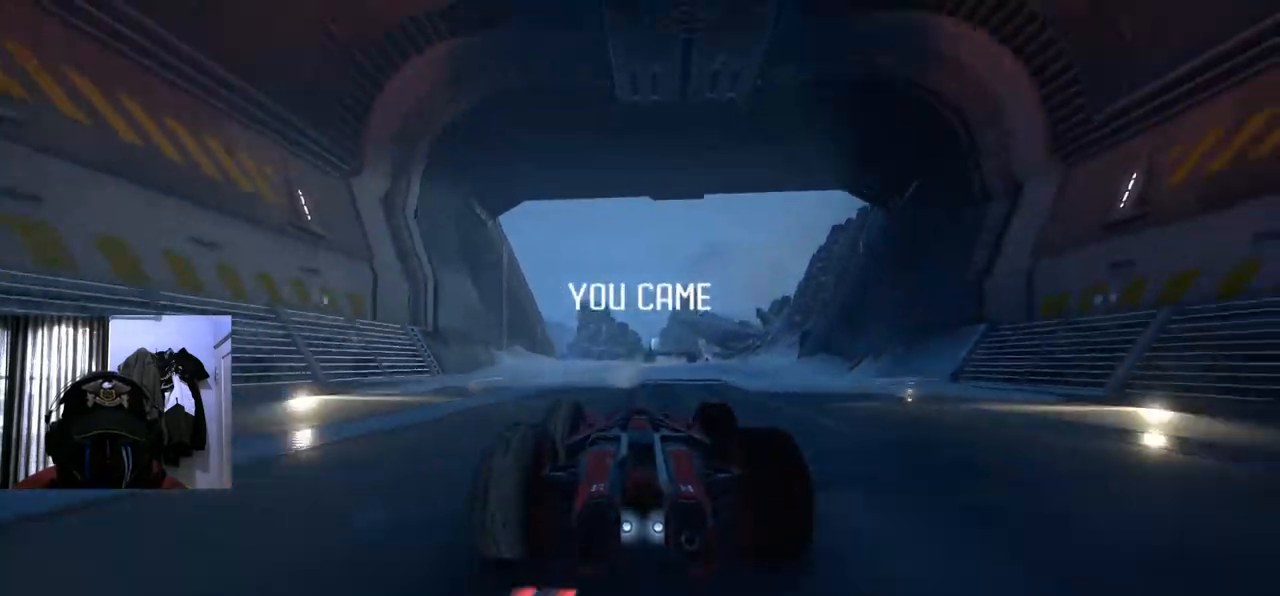
Gameplay with a controller (Xbox layout); each line is a JSON object with the inputs held at the frame after it. "events" lists button and stick changes between this image and that frame as [ms after this image, input, new state], when the widget could be followed in between. Not read: L3 R3.
{"buttons": [], "left_stick": "center", "right_stick": "center", "events": []}
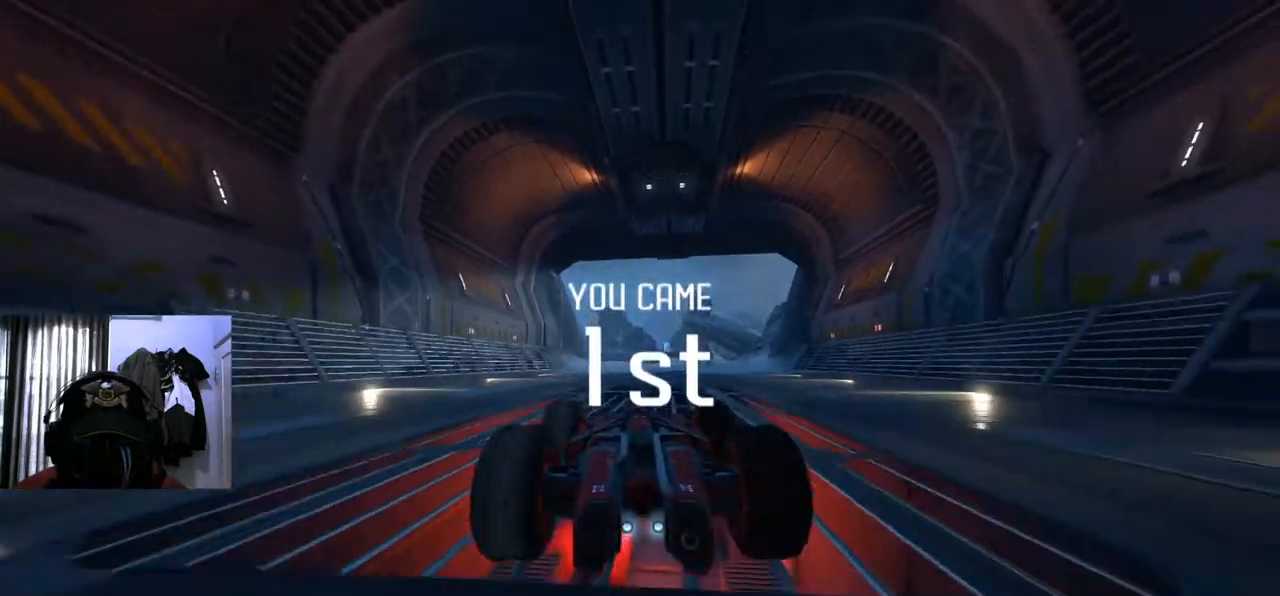
{"buttons": [], "left_stick": "center", "right_stick": "center"}
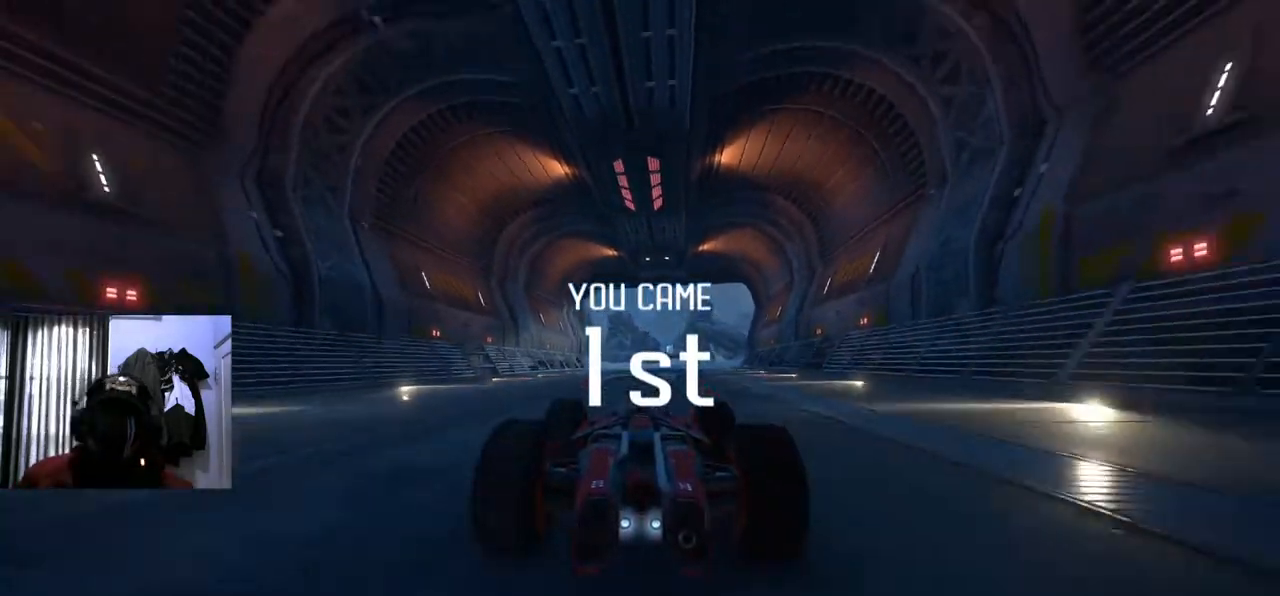
{"buttons": [], "left_stick": "center", "right_stick": "center", "events": []}
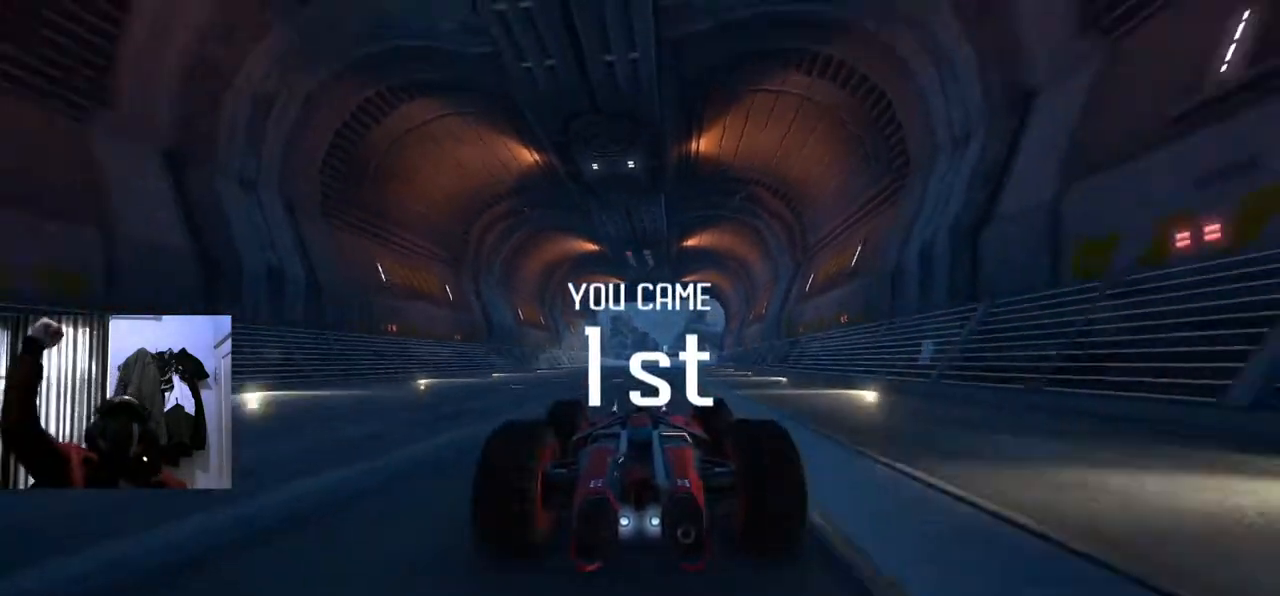
{"buttons": [], "left_stick": "center", "right_stick": "center", "events": [[333, "HOME", "down"], [350, "HOME", "up"]]}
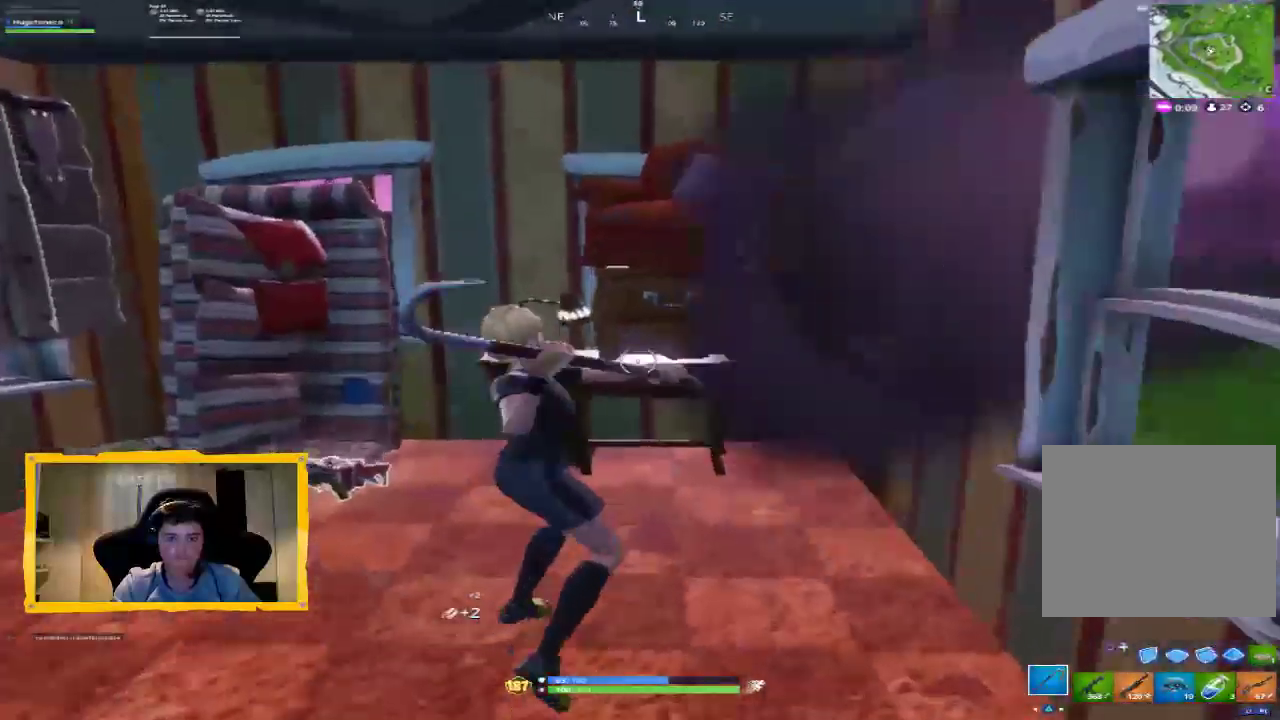
Gameplay with a controller (PlayStation layout); each line is a JSON object with the inputs held at the frame after it (dt_ms = milliseconds from this image to that frame). "events" lists button and stick changes between this image and that frame as [ms after this image, input, new state], when the widget could be followed in between.
{"dt_ms": 500, "buttons": ["R2"], "left_stick": "left", "right_stick": "down-left", "events": [[67, "right_stick", "up-right"], [133, "left_stick", "up"], [267, "left_stick", "center"], [267, "right_stick", "center"], [367, "left_stick", "down-left"], [433, "right_stick", "down-left"], [500, "left_stick", "left"]]}
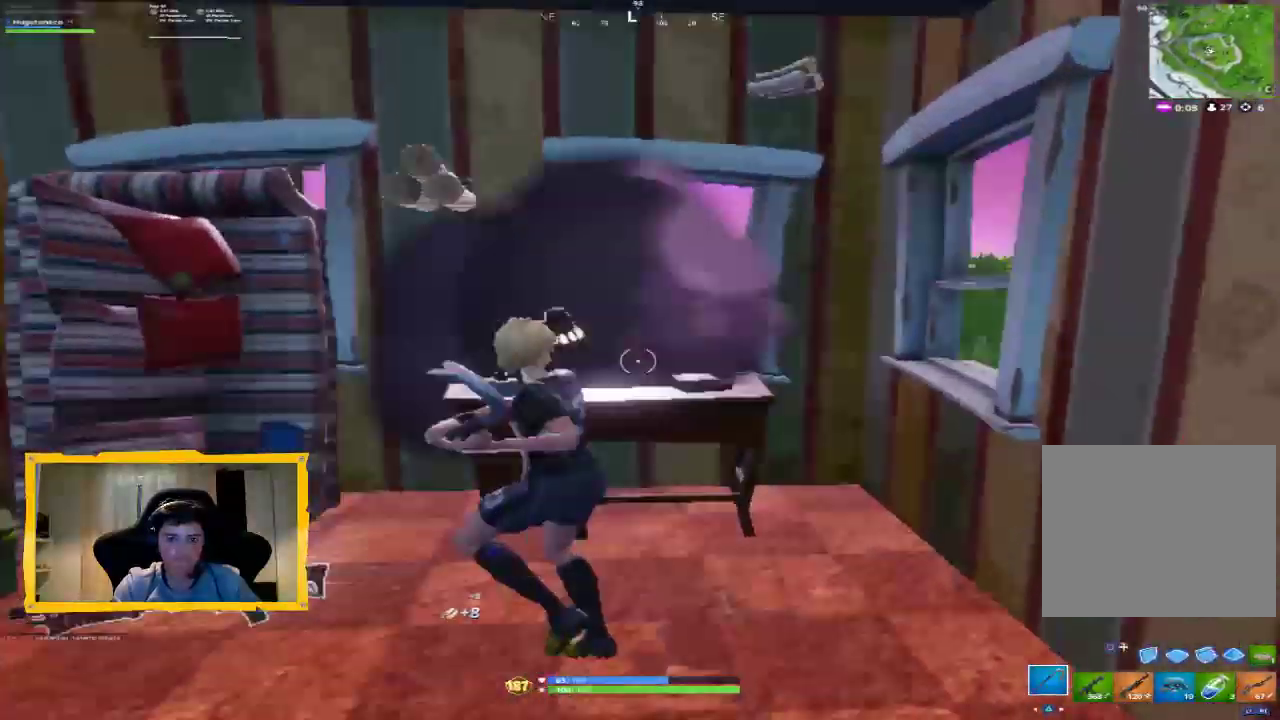
{"dt_ms": 1000, "buttons": [], "left_stick": "down", "right_stick": "down-left", "events": [[100, "right_stick", "center"], [133, "left_stick", "down-left"], [233, "right_stick", "down-right"], [433, "right_stick", "center"], [467, "left_stick", "up-left"], [500, "right_stick", "left"], [567, "right_stick", "up-left"], [633, "left_stick", "up"], [700, "right_stick", "center"], [800, "left_stick", "center"], [867, "left_stick", "down"], [967, "right_stick", "down-left"], [1000, "R2", "up"]]}
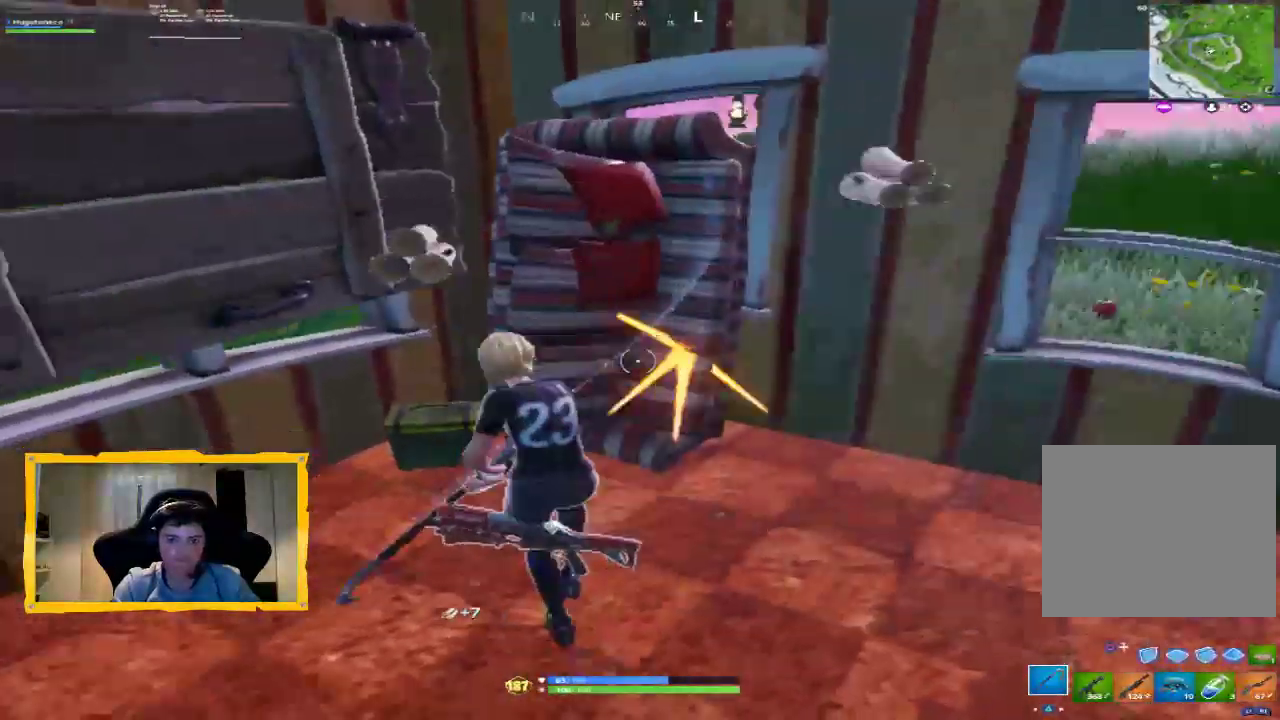
{"dt_ms": 500, "buttons": [], "left_stick": "up", "right_stick": "center", "events": [[167, "right_stick", "center"], [433, "left_stick", "up"]]}
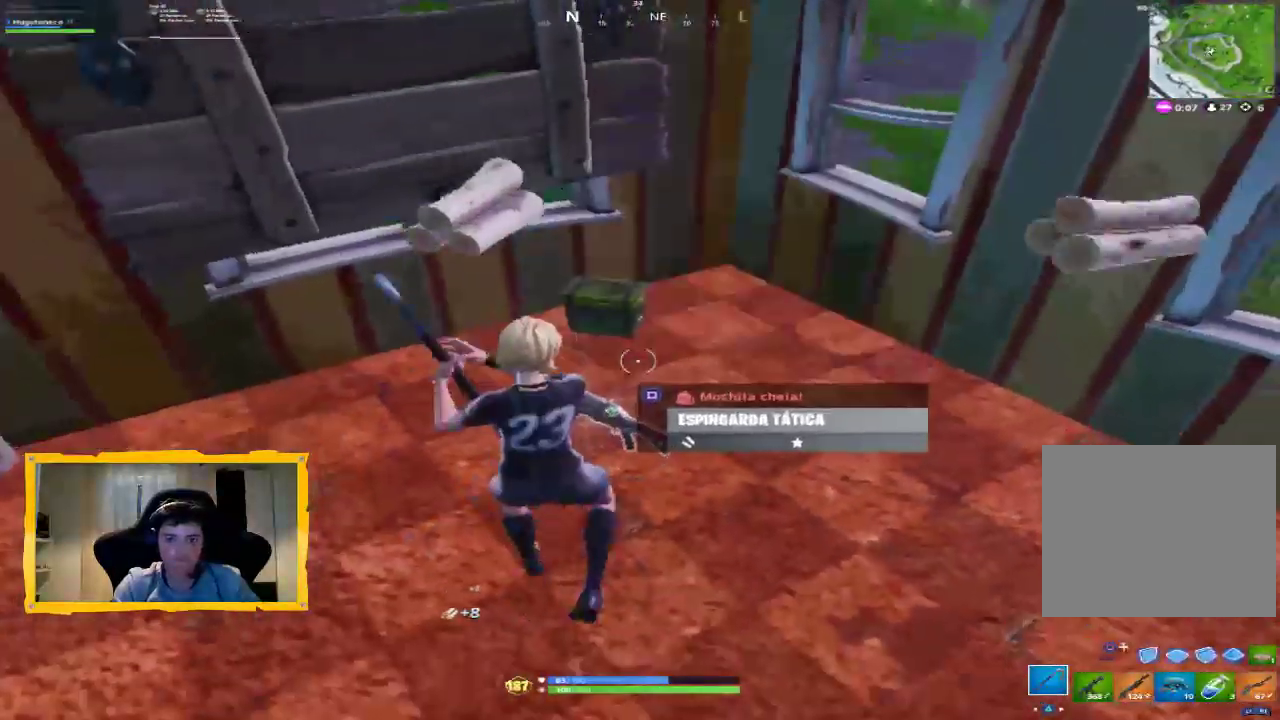
{"dt_ms": 1000, "buttons": [], "left_stick": "up-left", "right_stick": "center"}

______________________________

- _Aim of the task_:
Using the records above, output an exact copy without any pictures.

- _Solved problem_:
Gameplay with a controller (Xbox layout); each line is a JSON object with the inputs held at the frame after it. "events" lists button and stick changes between this image and that frame as [ms after this image, input, new state], when the widget could be followed in between. Not read: L3 R3.
{"buttons": [], "left_stick": "center", "right_stick": "center", "events": []}
{"buttons": [], "left_stick": "center", "right_stick": "center"}
{"buttons": [], "left_stick": "center", "right_stick": "center", "events": []}
{"buttons": [], "left_stick": "center", "right_stick": "center", "events": [[333, "HOME", "down"], [350, "HOME", "up"]]}
Gameplay with a controller (PlayStation layout); each line is a JSON object with the inputs held at the frame after it (dt_ms = milliseconds from this image to that frame). "events" lists button and stick changes between this image and that frame as [ms after this image, input, new state], when the widget could be followed in between.
{"dt_ms": 500, "buttons": ["R2"], "left_stick": "left", "right_stick": "down-left", "events": [[67, "right_stick", "up-right"], [133, "left_stick", "up"], [267, "left_stick", "center"], [267, "right_stick", "center"], [367, "left_stick", "down-left"], [433, "right_stick", "down-left"], [500, "left_stick", "left"]]}
{"dt_ms": 1000, "buttons": [], "left_stick": "down", "right_stick": "down-left", "events": [[100, "right_stick", "center"], [133, "left_stick", "down-left"], [233, "right_stick", "down-right"], [433, "right_stick", "center"], [467, "left_stick", "up-left"], [500, "right_stick", "left"], [567, "right_stick", "up-left"], [633, "left_stick", "up"], [700, "right_stick", "center"], [800, "left_stick", "center"], [867, "left_stick", "down"], [967, "right_stick", "down-left"], [1000, "R2", "up"]]}
{"dt_ms": 500, "buttons": [], "left_stick": "up", "right_stick": "center", "events": [[167, "right_stick", "center"], [433, "left_stick", "up"]]}
{"dt_ms": 1000, "buttons": [], "left_stick": "up-left", "right_stick": "center"}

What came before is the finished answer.